• [WORK TO BE COMPLETED]:
An exact copy of every record, with no pictures, please.

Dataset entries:
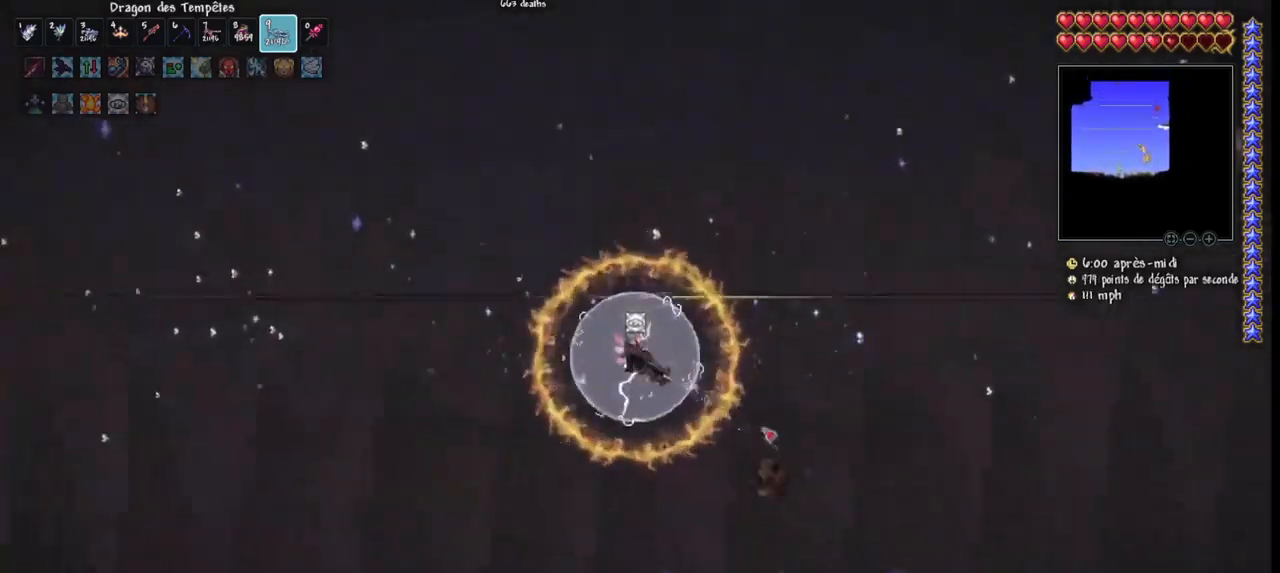
{"keys": ["q"], "mouse": ["left"], "mouse_move": "up", "events": []}
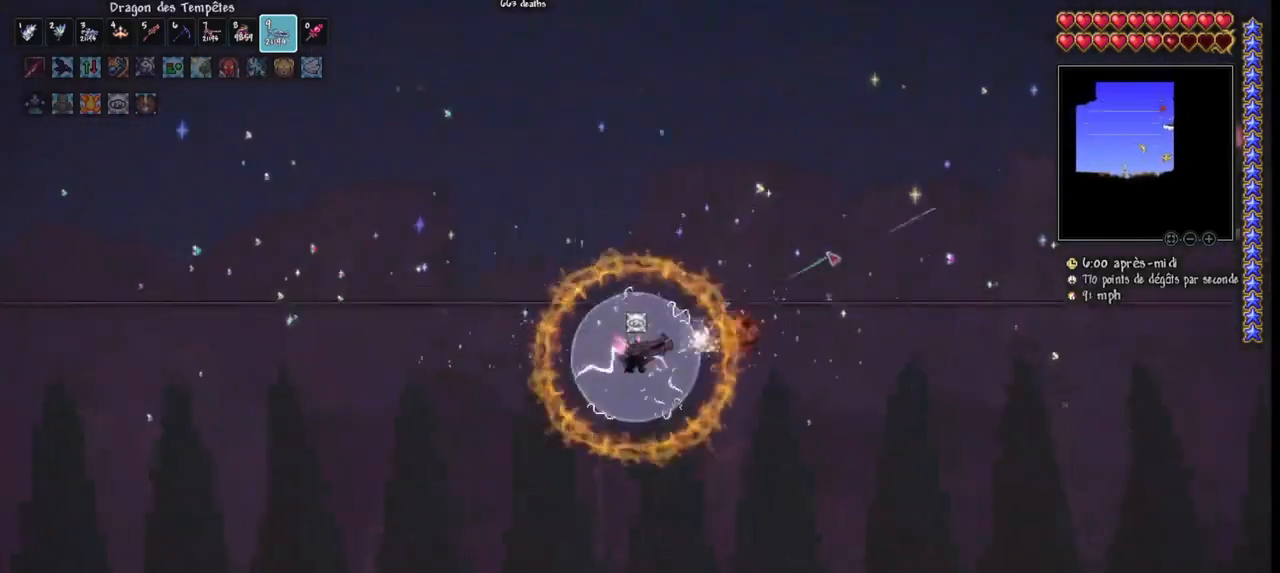
{"keys": ["q"], "mouse": ["left"], "mouse_move": "up", "events": [[167, "r", "down"], [300, "r", "up"]]}
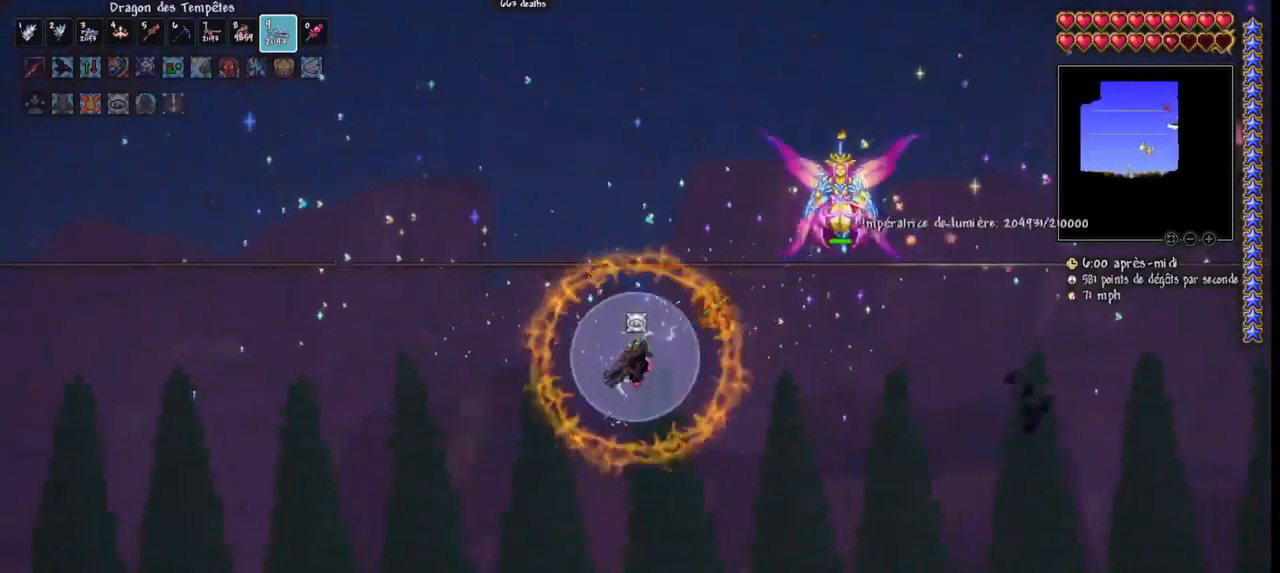
{"keys": ["q"], "mouse": ["left"], "mouse_move": "up", "events": []}
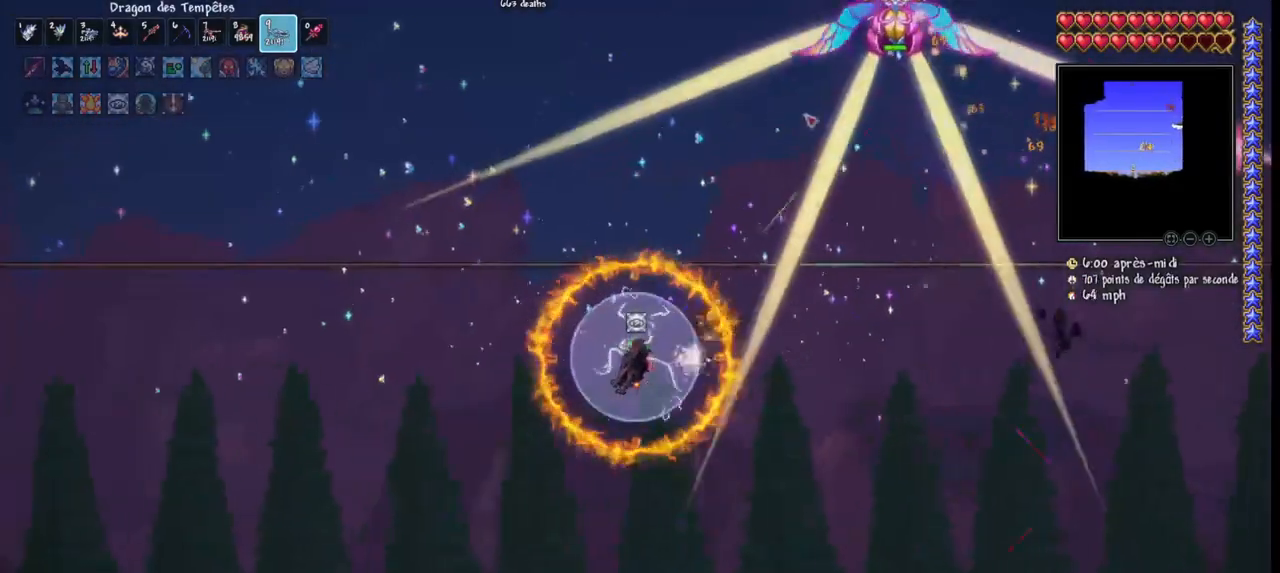
{"keys": [], "mouse": ["left"], "mouse_move": "still", "events": [[200, "space", "down"], [233, "q", "up"], [233, "r", "down"], [300, "r", "up"], [433, "space", "up"]]}
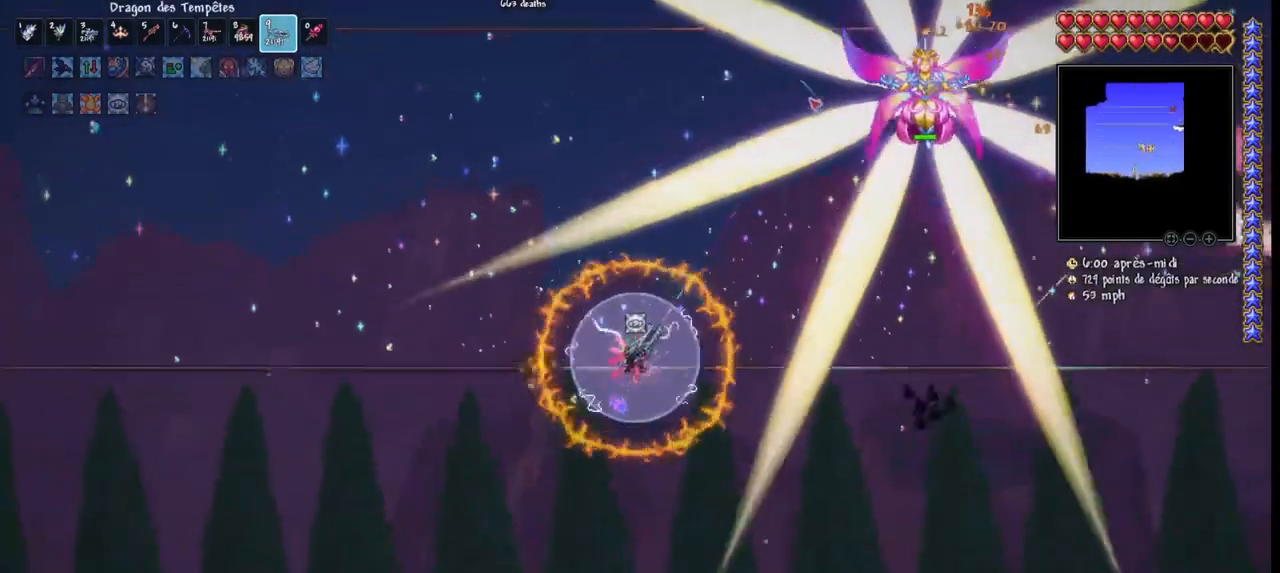
{"keys": ["q", "space"], "mouse": ["left"], "mouse_move": "up-right", "events": [[67, "q", "down"], [67, "r", "down"], [167, "r", "up"], [167, "space", "down"], [267, "q", "up"], [267, "space", "up"], [400, "q", "down"], [433, "space", "down"]]}
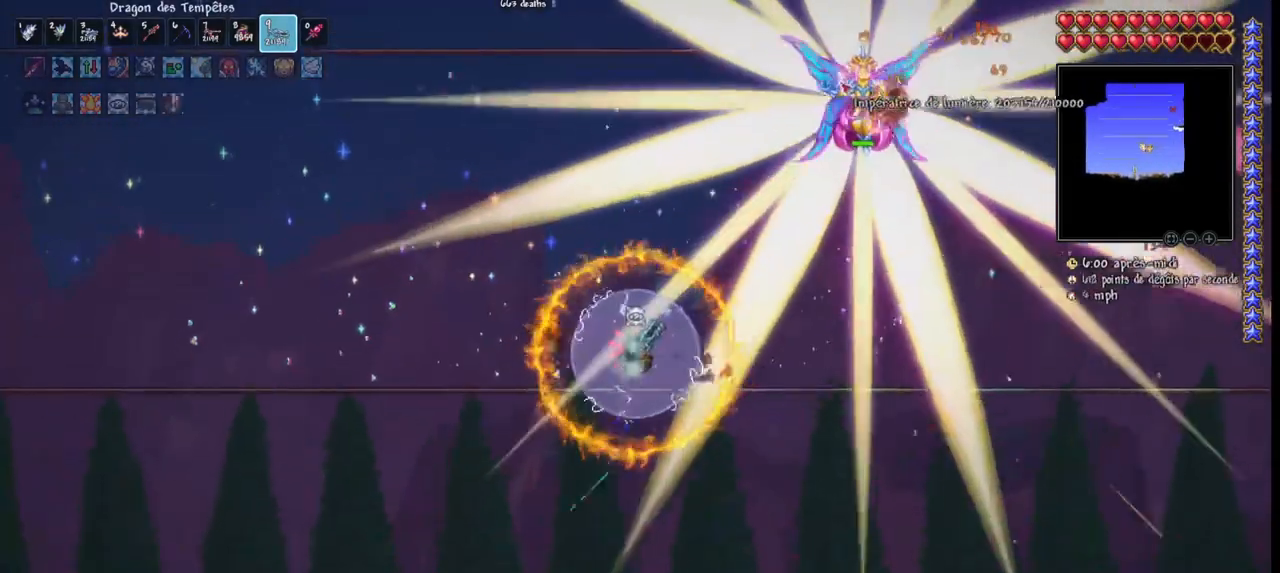
{"keys": ["q"], "mouse": ["left"], "mouse_move": "still", "events": [[200, "space", "up"], [333, "r", "down"], [400, "r", "up"]]}
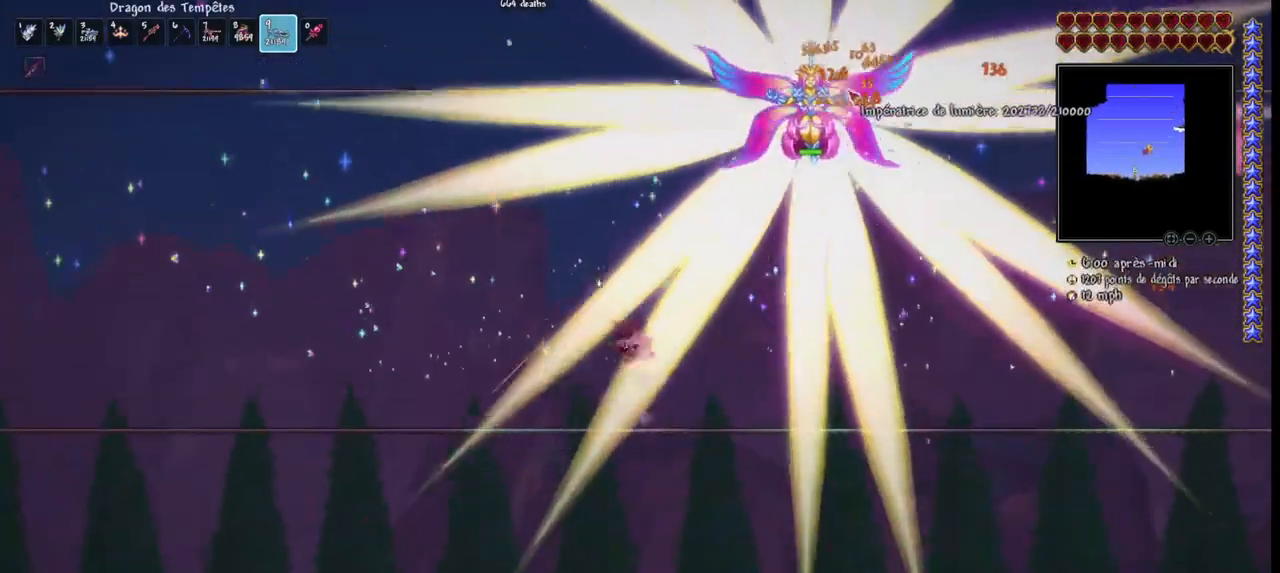
{"keys": [], "mouse": [], "mouse_move": "still", "events": [[300, "q", "up"], [333, "mouse_left", "up"]]}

• [EXERCISE RESULT]:
{"keys": ["q"], "mouse": ["left"], "mouse_move": "up", "events": []}
{"keys": ["q"], "mouse": ["left"], "mouse_move": "up", "events": [[167, "r", "down"], [300, "r", "up"]]}
{"keys": ["q"], "mouse": ["left"], "mouse_move": "up", "events": []}
{"keys": [], "mouse": ["left"], "mouse_move": "still", "events": [[200, "space", "down"], [233, "q", "up"], [233, "r", "down"], [300, "r", "up"], [433, "space", "up"]]}
{"keys": ["q", "space"], "mouse": ["left"], "mouse_move": "up-right", "events": [[67, "q", "down"], [67, "r", "down"], [167, "r", "up"], [167, "space", "down"], [267, "q", "up"], [267, "space", "up"], [400, "q", "down"], [433, "space", "down"]]}
{"keys": ["q"], "mouse": ["left"], "mouse_move": "still", "events": [[200, "space", "up"], [333, "r", "down"], [400, "r", "up"]]}
{"keys": [], "mouse": [], "mouse_move": "still", "events": [[300, "q", "up"], [333, "mouse_left", "up"]]}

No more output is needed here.